Le choix de l’ordre des vins se pose pour le repas. La logique voudrait que le Beaucastel vienne en second, mais il est plutôt d’un naturel calme quand le Jaboulet est encore tout fou. Tout indique qu’il s’exciterait avec passion sur le chevreuil. Nous commençons par une brandade de morue sans ail, avec une émulsion au thym des collines, qui est délicieuse, aérienne, goûteuse. Ce plat roturier est toujours un plaisir gustatif. Le Beaucastel est relativement peu expressif, coincé si l’on pense à l’éclatante sérénité que je lui connais.

Le rouget accompagné de son copain de nage, le rouquier de roche, est posé sur un lit de topinambours remarquablement exécuté, et l’on a adjoint une crème de cresson aux petits croutons, très intense.

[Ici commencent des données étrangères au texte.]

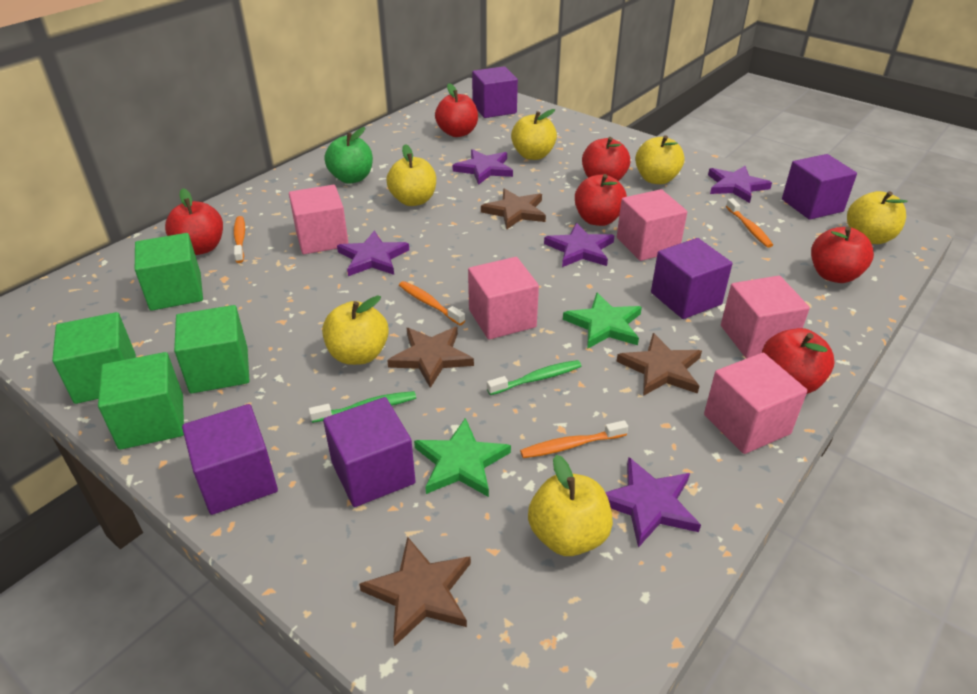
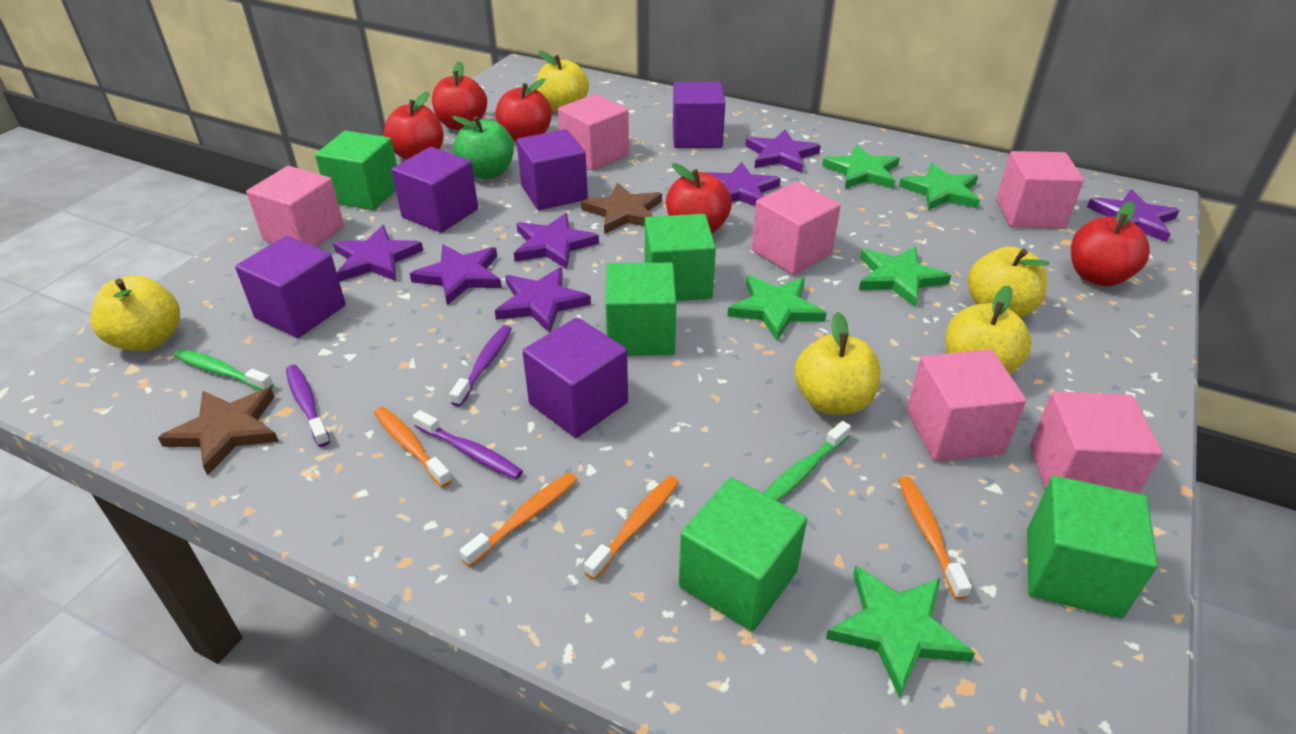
brown star: [359,537,471,646] [387,327,474,388] [481,188,546,229] [616,333,702,396] = 4 -> [158,388,279,475] [581,183,662,234] = 2
green cube: [52,312,136,404] [98,352,184,450] [135,233,203,311] [174,305,249,394] = 4 -> [315,131,397,210] [605,263,676,356] [645,214,716,301] [679,477,807,631] [1027,476,1158,619] = 5
green star: [414,418,511,497] [563,292,642,349] = 2 -> [727,275,827,341] [822,145,900,189] [826,566,975,699] [859,246,951,307] [899,163,980,210] = 5
pink cube: [289,185,349,254] [468,257,539,340] [617,189,687,261] [704,353,807,454] [721,276,810,359] = 5 -> [246,166,344,247] [558,94,629,171] [752,182,841,275] [907,349,1026,462] [996,151,1084,229] [1030,391,1162,493] = 6
purple star: [337,231,409,276] [452,149,513,185] [544,223,615,267] [605,457,701,548] [708,166,772,203] = 5 -> [333,225,423,282] [410,244,502,305] [495,267,591,333] [514,213,599,269] [704,162,781,206] [745,129,821,173] [1087,189,1180,242] = 7
purple toothbrush: none = 0 -> [286,365,330,447] [413,410,523,479] [449,325,512,407] = 3
red apple: [165,188,223,255] [435,83,478,137] [575,174,627,226] [582,137,630,181] [762,328,835,394] [811,226,874,283] = 6 -> [384,91,444,160] [432,61,487,130] [495,78,552,142] [666,163,732,234] [1071,201,1150,286] = 5
yellow apple: [322,295,389,365] [386,144,436,206] [511,109,557,160] [528,455,613,556] [635,135,685,184] [847,191,907,244] = 6 -> [90,275,180,351] [536,51,589,112] [795,312,880,415] [946,285,1032,374] [968,246,1049,318] = 5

Le tout est rehaussé par une vinaigrette légère aux truffes d’automne. Le Beaucastel commence à s’ébrouer et plus les gorgées passent et plus son réveil devient sensible. Il est bien en phase avec la chair des poissons. Mon ami ne tarit pas d’éloges sur la cuisine de Matthias Dandine et se prononce de nombreuses fois sur un niveau de deux étoiles. Je sens ce couple d’amis qui se délecte de la cuisine de Matthias. 

Le chevreuil est impeccablement traité. Le filet de gigue est saignant, sur une compote de coing. La sauce poivrade  du filet est divine. La logique voudrait que l’Hermitage La Chapelle, fringant, intense, joyeux, soit le compagnon idéal de cette viande goûteuse. Tout prêcherait pour lui et mes amis lui trouvent toutes les vertus. Mais je préfère en fait le Beaucastel même si je me réjouis de l’accord avec l’Hermitage. Car les notes sucrées, cacaotées, que l’on retrouve aussi bien dans la chair que dans le farci façon Royale à l’écume de genièvre, se lovent avec le Beaucastel enfin épanoui et d’une sérénité extrême. Les deux accords se conçoivent, l’Hermitage faisant ressortir le côté gibier du plat, pendant que le Beaucastel révèle l’élégance subtile du traitement des chairs par Matthias Dandine. Alors, disons que les deux accords se justifient.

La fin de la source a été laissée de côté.